State Transition Dynamics: Domain-specific rules are incorporated in the state transition dynamics. The environment carries out actions that obey the given rules. Infeasible actions proposed by the policy network are rejected and the state remains unchanged. For the task of molecule generation, the environment incorporates rules of chemistry. The graph-based molecular representation enables us to perform this step-wise valency check, as it can be conducted even for incomplete molecular graphs.
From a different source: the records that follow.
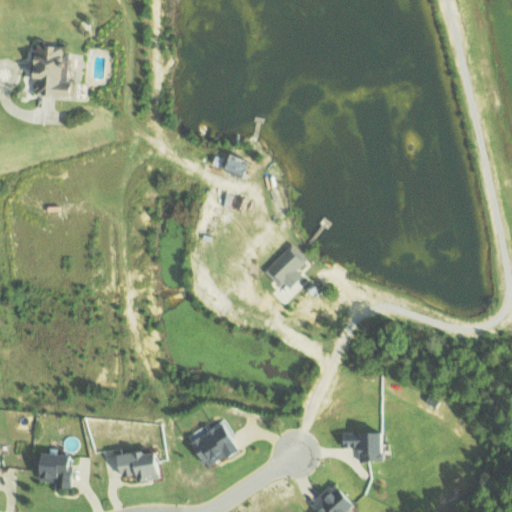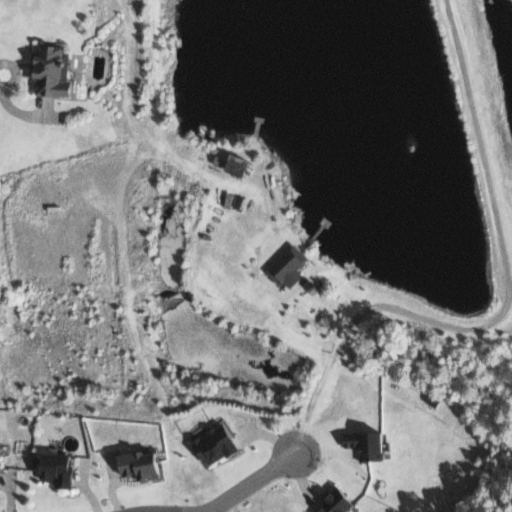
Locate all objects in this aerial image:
building: (242, 165)
building: (292, 267)
road: (333, 360)
building: (221, 442)
building: (372, 443)
building: (148, 462)
building: (2, 464)
building: (63, 467)
building: (341, 499)
road: (221, 502)
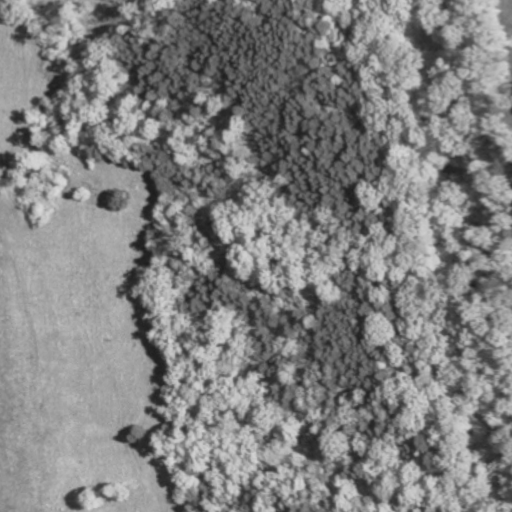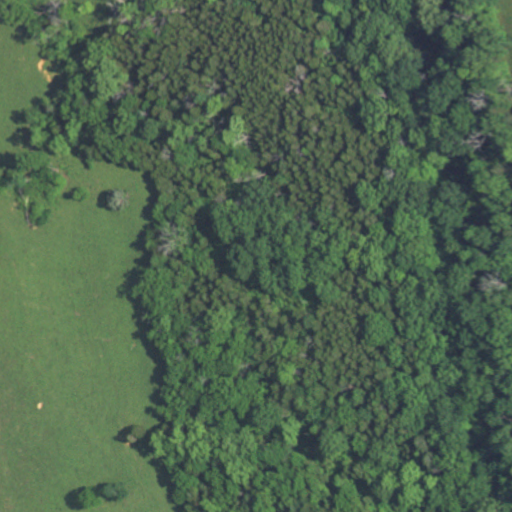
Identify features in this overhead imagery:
road: (38, 395)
Reward Design: Both intermediate rewards and final rewards are used to guide the behavior of the RL agent. We define the final reward as a sum over domain-specific reward and adversarial rewards. The domain-specific rewards consist of the final property score. The intermediate rewards include step-wise validity rewards and adversarial rewards. A small positive reward is assigned if the action does not violate valency rules, otherwise a small negative reward is assigned. When the environment updates according to a terminating action, both a step reward and a final reward are given, and the generation process terminates.
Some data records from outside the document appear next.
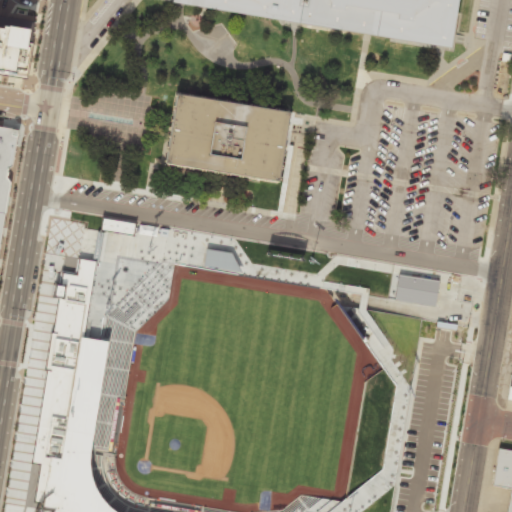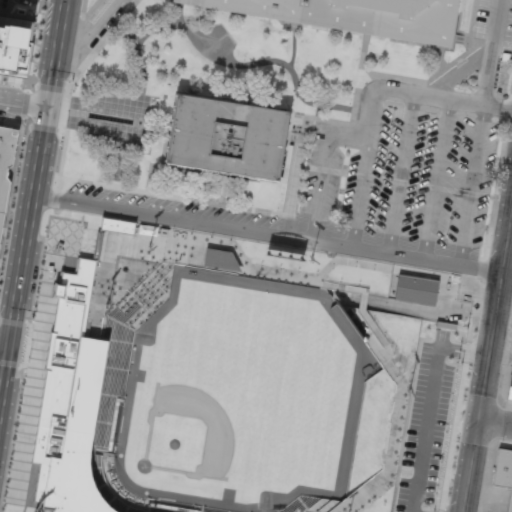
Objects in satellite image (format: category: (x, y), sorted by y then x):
road: (81, 9)
road: (90, 10)
road: (179, 11)
building: (353, 15)
building: (357, 15)
road: (180, 22)
parking lot: (494, 24)
road: (125, 33)
road: (84, 38)
road: (467, 39)
building: (14, 45)
road: (293, 45)
road: (75, 46)
building: (13, 50)
road: (489, 52)
road: (362, 53)
road: (55, 56)
road: (441, 63)
road: (458, 73)
road: (70, 77)
park: (210, 78)
road: (418, 94)
road: (23, 107)
road: (316, 111)
traffic signals: (46, 112)
fountain: (108, 119)
building: (227, 136)
building: (225, 137)
parking garage: (5, 159)
building: (5, 159)
building: (5, 162)
road: (323, 169)
road: (186, 171)
road: (401, 173)
parking lot: (401, 175)
road: (148, 178)
road: (435, 179)
road: (294, 182)
road: (471, 185)
road: (219, 187)
road: (359, 193)
road: (257, 210)
parking lot: (164, 212)
building: (116, 226)
road: (28, 228)
road: (267, 233)
building: (219, 259)
building: (415, 290)
road: (493, 311)
road: (5, 343)
traffic signals: (11, 344)
road: (5, 376)
stadium: (234, 376)
building: (510, 386)
building: (509, 388)
park: (240, 395)
building: (96, 400)
building: (69, 403)
road: (494, 424)
building: (115, 425)
road: (468, 467)
building: (504, 472)
building: (503, 474)
building: (172, 505)
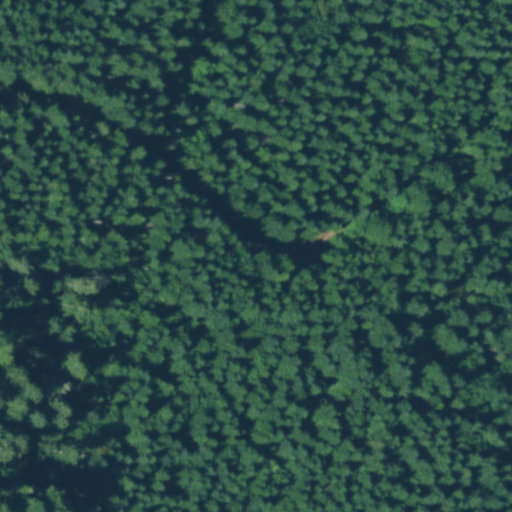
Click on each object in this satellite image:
road: (253, 234)
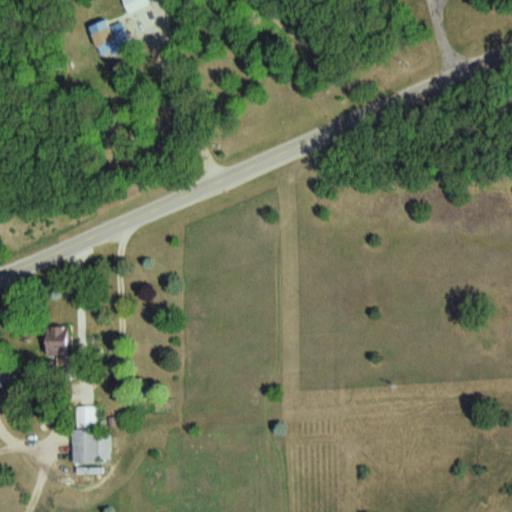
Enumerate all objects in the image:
building: (139, 4)
building: (112, 37)
road: (257, 169)
building: (62, 338)
building: (7, 373)
road: (101, 374)
building: (93, 437)
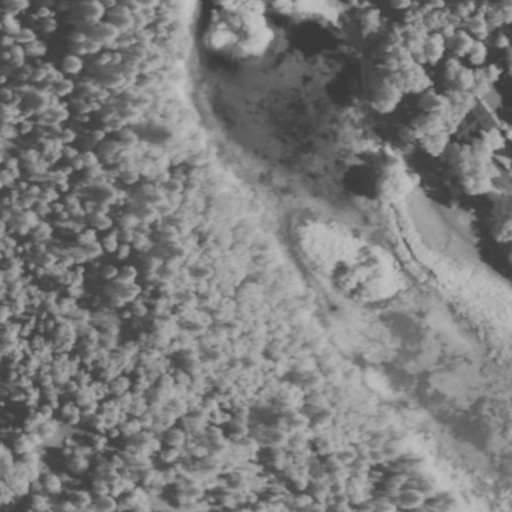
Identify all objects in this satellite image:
building: (501, 75)
building: (484, 84)
building: (467, 122)
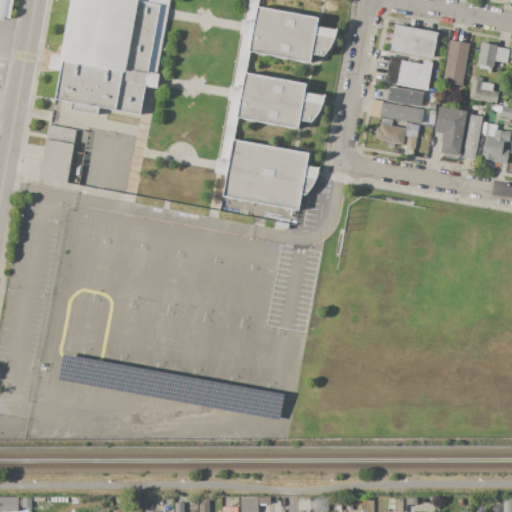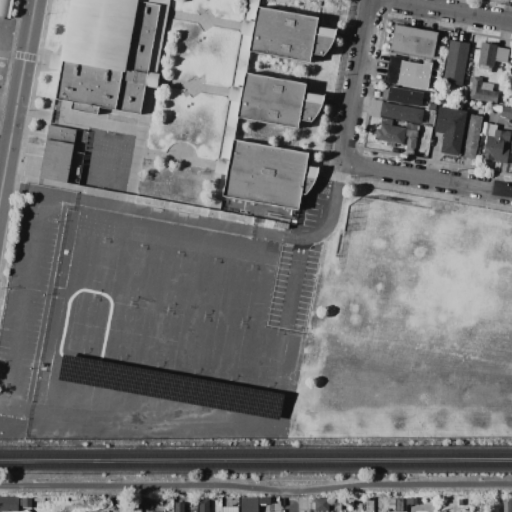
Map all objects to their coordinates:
building: (5, 8)
building: (5, 8)
road: (447, 11)
road: (14, 29)
building: (412, 41)
building: (413, 42)
building: (108, 52)
building: (109, 53)
building: (491, 54)
building: (501, 55)
building: (486, 56)
building: (454, 62)
building: (455, 63)
building: (510, 68)
building: (511, 70)
building: (406, 73)
building: (407, 73)
road: (358, 81)
building: (480, 90)
building: (482, 91)
road: (17, 93)
building: (400, 96)
building: (402, 97)
building: (505, 104)
building: (374, 107)
building: (431, 107)
building: (270, 109)
building: (374, 109)
building: (400, 112)
building: (506, 112)
building: (401, 113)
building: (431, 113)
building: (270, 114)
building: (448, 129)
building: (450, 129)
building: (393, 133)
building: (389, 134)
building: (470, 136)
building: (471, 137)
building: (495, 145)
building: (496, 147)
building: (511, 149)
building: (56, 153)
building: (56, 154)
building: (511, 158)
building: (77, 171)
road: (429, 178)
road: (36, 192)
road: (234, 227)
park: (417, 284)
parking lot: (24, 293)
park: (179, 298)
road: (21, 301)
building: (139, 382)
building: (169, 387)
railway: (256, 457)
railway: (256, 466)
park: (248, 487)
road: (256, 488)
building: (263, 499)
building: (12, 500)
building: (46, 501)
building: (411, 501)
building: (302, 502)
building: (459, 502)
building: (26, 503)
building: (247, 504)
building: (319, 504)
building: (320, 504)
building: (391, 504)
building: (9, 505)
building: (201, 505)
building: (248, 505)
building: (506, 505)
building: (203, 506)
building: (43, 507)
building: (9, 508)
building: (57, 508)
building: (338, 508)
building: (228, 509)
building: (229, 509)
building: (497, 509)
road: (289, 510)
To ensure that the generated molecules resemble a given set of molecules, we employ the GAN framework to define the adversarial reward \(V(\pi_\theta, D_\phi)\):

\[\min_\theta \max_\pi V(\pi_\theta, D_\phi) = \mathbb{E}_{x ~ p_{data}}[\log D_\phi (x)] + \mathbb{E}_{x~\pi_\theta}[log D_\phi (1-x)]\]
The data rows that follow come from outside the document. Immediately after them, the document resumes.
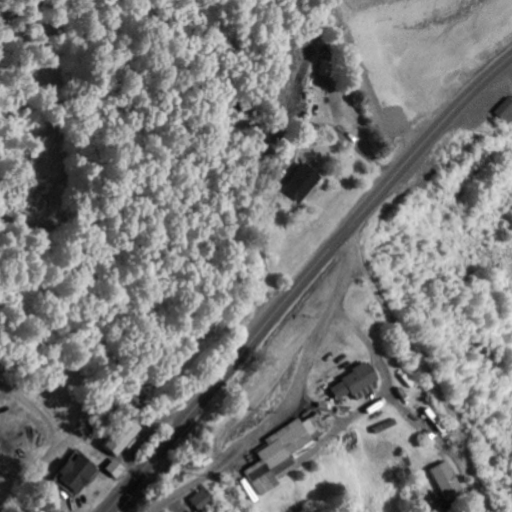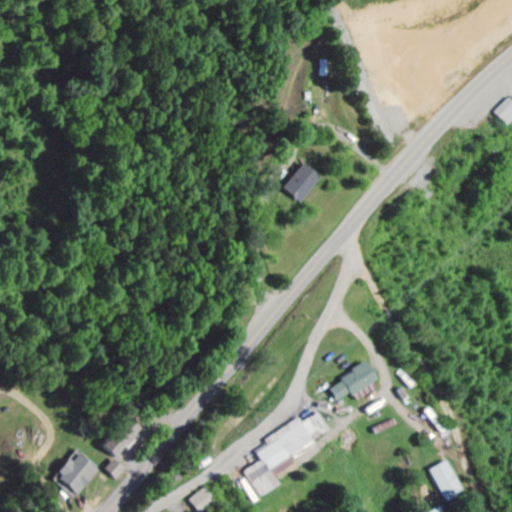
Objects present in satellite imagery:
building: (501, 114)
building: (295, 185)
road: (304, 279)
building: (347, 385)
road: (293, 403)
building: (109, 472)
building: (70, 475)
building: (442, 483)
building: (194, 502)
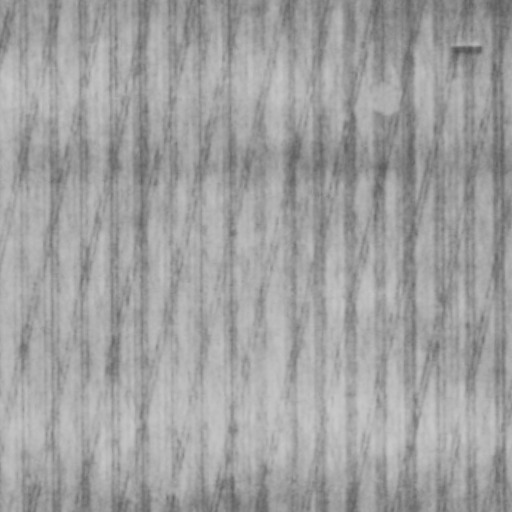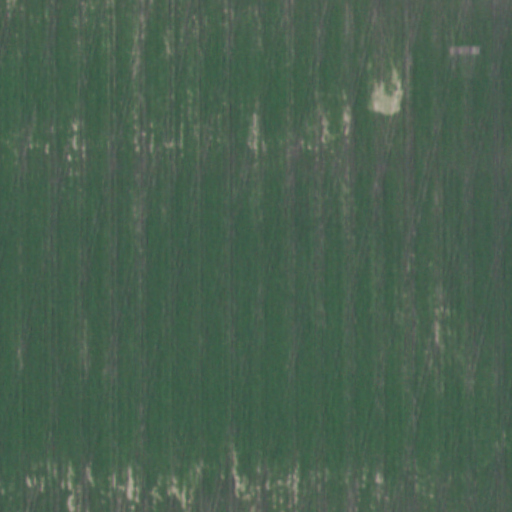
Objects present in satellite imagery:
crop: (256, 256)
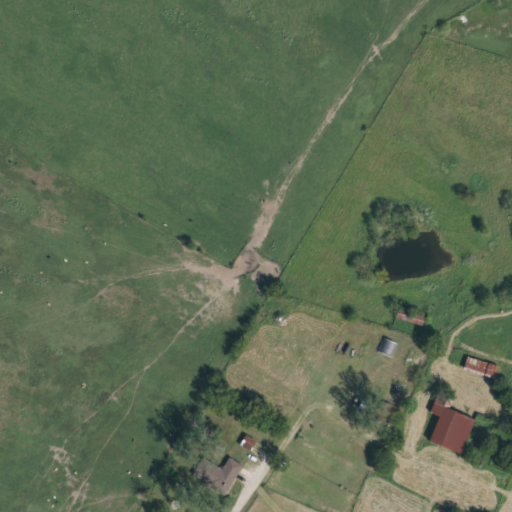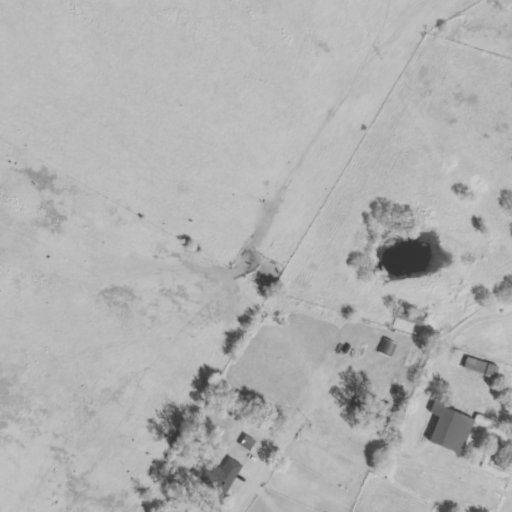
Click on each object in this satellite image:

where \(\pi_\theta\) is the policy network, \(D_\phi\) is the discriminator network, x represents an input graph, \(p_data\) is the underlying data distribution which defined either over final graphs or intermediate graphs. However, only \(D_\phi\) can be trained with stochastic gradient descent, as \(x\) is a graph object that is non-differentiable with respect to parameters \(\phi\). We use \(-V(\pi_\theta, D_\phi)\) as an additional reward together with other rewards, and optimize the total rewards with policy gradient methods. The discriminator network employs the same structure of the policy network to calculate the node embeddings, which are then aggregated into a graph embedding and cast into a scalar prediction.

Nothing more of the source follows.